Constantine Rousouli and Melissa Barrera performing in “Titanique.” Evan Zimmerman
And as performed by Mindelle, we do. We actually do.
From there, Celine explains how engaged Rose (Melissa Barrera) met poor ravenous artist Jack (Rousouli) and embarked on a love affair that, in this telling, makes the viewers weep tears of hysterical pleasure.
“Titanique” blows up all those Oscar-winning characters into ridiculous and sometimes filthy cartoons.
Rose and Jack are a match made in a hair salon. She’s a naive cheerleader kind and Jack’s a useless fairly boy without a thought in his blond head. Silly Rousouli performs that up with “aw shucks” skips and winks.
Rose’s imply fiancé Cal (the silky voiced John Riddle) is rendered a Manhattan Jafar who calls for the ship go quicker so he could make his hair appointment in SoHo.
Meanwhile the boat’s bedazzled captain called, um, Victor Garber (Frankie Grande), has a different cause for pushing the velocity restrict. He’s driving dangerously to drive a pitstop on Fire Island.
Frankie Grande performs the boat’s captain Victor Garber. Evan Zimmerman
And of all the actors I’ve seen play Ruth, Rose’s frigid and scheming mom, Jim Parsons is the most simply savage, if not the most excessive. His trusty Sheldon voice sure does lend itself to venomous putdowns.
As their hearts go on and on, songs are humorously and abruptly dropped in a la “Mamma Mia!” During the lovebirds’ first encounter, they duet on “Taking Chances.” When Jack paints Rose like one of his French ladies, Celine croons “Because You Loved Me.”
Canadian chanteuse Deborah Cox excitedly belts “All By Myself” as she’s on the lifeboat. And she and Mindelle wail “Tell Him” to clarify to Rose how to have intercourse with the help of a stuffed eggplant.
And taking part in the Iceberg is British actor Layton Williams.

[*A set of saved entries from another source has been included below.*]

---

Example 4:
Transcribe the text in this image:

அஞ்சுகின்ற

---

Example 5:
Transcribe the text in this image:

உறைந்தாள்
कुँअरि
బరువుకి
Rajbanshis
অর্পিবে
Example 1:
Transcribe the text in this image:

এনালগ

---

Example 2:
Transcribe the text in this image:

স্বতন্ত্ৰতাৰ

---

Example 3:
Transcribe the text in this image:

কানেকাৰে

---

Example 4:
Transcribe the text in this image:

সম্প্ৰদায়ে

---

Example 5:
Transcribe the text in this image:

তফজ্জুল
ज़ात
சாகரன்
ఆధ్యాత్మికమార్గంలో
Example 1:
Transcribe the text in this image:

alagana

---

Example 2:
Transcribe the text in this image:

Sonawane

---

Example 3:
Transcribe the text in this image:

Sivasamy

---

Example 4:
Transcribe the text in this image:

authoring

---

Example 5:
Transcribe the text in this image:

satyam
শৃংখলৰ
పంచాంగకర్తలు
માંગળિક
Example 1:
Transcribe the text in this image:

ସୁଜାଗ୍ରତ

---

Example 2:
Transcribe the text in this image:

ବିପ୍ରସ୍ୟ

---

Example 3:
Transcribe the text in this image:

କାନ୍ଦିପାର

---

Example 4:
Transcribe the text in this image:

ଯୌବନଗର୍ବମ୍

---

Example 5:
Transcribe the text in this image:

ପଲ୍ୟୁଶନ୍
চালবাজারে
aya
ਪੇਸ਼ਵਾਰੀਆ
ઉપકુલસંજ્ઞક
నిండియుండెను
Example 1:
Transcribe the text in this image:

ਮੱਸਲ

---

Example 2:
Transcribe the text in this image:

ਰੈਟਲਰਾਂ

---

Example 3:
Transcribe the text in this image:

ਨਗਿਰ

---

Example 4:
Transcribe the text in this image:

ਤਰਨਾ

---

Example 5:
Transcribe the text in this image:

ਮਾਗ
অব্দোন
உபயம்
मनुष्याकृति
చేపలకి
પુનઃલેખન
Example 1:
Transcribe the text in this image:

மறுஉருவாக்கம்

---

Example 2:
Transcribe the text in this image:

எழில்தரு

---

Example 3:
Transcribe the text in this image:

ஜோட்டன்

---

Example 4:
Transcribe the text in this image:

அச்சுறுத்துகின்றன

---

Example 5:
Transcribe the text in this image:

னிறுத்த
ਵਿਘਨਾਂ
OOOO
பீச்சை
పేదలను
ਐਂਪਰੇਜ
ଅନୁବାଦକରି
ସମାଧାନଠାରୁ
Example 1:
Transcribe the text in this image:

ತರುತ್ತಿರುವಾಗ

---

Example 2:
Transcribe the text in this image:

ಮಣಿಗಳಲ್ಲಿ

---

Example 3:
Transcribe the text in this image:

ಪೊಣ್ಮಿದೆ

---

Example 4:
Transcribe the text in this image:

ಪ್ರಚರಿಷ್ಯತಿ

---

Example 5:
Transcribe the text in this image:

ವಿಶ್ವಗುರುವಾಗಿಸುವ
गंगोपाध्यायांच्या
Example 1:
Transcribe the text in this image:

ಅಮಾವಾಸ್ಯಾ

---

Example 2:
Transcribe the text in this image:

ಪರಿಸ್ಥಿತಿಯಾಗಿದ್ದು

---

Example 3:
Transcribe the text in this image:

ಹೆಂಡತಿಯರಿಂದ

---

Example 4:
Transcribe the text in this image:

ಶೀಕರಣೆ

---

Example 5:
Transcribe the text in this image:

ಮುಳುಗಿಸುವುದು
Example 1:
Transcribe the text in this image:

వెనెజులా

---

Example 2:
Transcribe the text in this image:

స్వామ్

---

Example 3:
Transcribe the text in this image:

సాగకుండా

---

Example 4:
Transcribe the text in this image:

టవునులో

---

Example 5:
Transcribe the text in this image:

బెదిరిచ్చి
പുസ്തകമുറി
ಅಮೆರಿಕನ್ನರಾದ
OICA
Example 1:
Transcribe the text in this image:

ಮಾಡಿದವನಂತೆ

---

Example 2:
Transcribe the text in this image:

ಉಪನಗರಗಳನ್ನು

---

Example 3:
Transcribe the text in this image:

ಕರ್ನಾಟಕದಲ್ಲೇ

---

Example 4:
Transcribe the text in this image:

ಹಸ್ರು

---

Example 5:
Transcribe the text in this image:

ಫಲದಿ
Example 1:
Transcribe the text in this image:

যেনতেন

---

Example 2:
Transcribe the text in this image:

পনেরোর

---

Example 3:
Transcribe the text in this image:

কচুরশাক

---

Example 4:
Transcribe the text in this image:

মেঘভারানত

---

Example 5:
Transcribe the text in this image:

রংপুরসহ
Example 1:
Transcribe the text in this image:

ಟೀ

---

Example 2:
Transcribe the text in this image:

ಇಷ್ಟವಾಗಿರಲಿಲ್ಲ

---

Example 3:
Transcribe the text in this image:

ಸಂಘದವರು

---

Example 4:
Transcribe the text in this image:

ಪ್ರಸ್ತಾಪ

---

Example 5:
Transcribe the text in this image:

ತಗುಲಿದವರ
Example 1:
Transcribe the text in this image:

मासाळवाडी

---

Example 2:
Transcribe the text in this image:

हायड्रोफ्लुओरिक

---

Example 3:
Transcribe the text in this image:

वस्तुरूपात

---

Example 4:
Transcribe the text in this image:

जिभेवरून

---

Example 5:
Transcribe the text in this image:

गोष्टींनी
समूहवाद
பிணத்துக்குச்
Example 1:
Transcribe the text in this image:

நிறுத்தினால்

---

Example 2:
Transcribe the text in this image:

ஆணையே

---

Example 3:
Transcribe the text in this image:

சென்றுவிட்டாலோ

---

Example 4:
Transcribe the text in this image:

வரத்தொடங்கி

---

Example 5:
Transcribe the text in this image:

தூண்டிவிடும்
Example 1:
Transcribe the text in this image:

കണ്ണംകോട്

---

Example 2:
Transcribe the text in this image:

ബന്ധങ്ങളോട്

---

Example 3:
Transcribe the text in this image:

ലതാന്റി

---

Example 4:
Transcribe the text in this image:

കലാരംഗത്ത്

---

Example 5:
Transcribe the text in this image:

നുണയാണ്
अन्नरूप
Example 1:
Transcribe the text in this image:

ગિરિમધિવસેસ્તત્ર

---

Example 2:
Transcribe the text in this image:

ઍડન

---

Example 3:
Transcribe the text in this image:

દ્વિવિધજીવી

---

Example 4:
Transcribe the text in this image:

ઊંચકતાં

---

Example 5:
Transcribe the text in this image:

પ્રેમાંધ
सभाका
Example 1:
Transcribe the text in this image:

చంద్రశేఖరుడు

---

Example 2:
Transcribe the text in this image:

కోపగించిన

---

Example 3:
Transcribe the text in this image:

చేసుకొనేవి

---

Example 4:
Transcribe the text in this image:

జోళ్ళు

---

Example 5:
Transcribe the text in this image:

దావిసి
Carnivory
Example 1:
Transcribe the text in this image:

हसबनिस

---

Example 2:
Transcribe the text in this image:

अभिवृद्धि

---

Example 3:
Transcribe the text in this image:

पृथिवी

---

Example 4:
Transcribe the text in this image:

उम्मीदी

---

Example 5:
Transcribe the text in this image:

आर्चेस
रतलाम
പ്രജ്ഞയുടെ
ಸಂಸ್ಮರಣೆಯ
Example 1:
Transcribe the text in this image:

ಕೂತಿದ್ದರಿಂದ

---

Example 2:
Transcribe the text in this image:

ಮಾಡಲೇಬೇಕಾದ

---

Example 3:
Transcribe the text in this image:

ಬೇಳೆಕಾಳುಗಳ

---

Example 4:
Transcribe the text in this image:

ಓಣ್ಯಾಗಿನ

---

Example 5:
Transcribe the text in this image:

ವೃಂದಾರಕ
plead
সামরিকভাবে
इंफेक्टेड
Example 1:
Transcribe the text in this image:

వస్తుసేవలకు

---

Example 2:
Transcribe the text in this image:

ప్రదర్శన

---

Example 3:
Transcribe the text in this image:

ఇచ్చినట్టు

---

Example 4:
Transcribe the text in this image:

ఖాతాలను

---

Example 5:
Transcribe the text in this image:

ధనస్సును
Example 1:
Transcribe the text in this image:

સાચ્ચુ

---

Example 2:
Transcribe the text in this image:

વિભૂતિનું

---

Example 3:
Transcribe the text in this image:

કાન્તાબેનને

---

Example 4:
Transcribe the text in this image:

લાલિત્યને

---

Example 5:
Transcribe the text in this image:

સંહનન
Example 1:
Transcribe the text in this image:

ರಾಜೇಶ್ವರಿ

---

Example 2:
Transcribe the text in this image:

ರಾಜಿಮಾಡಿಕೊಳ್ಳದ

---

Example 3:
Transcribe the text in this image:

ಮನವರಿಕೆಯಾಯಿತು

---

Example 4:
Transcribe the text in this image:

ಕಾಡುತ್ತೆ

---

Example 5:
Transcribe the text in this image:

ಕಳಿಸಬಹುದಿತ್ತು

Yes, one of the creators’ more 3 a.m. concepts is having the Iceberg come to life in the shape of Tina Turner to sing “River Deep Mountain High.” Williams is a smash, and this time the viewers cheers the Iceberg.
The whole forged is in ship form. However, “Titanique”’s raison dêtre, as it always has been, is Mindelle’s superb Celine. Yes, it’s a wacky and detailed impression, but what actually makes the efficiency work is that Mindelle and Dion have a mutual insanity to them. Deux pois in a pod. Behind the actress’ “Bon jour! Ca va?” mimicry is an unexpectedly natural and relaxed efficiency because the goofiness is just as a lot hers as it’s Dion’s. She’s sensational.
You enter a fan of Celine, you allow a fan of Marla.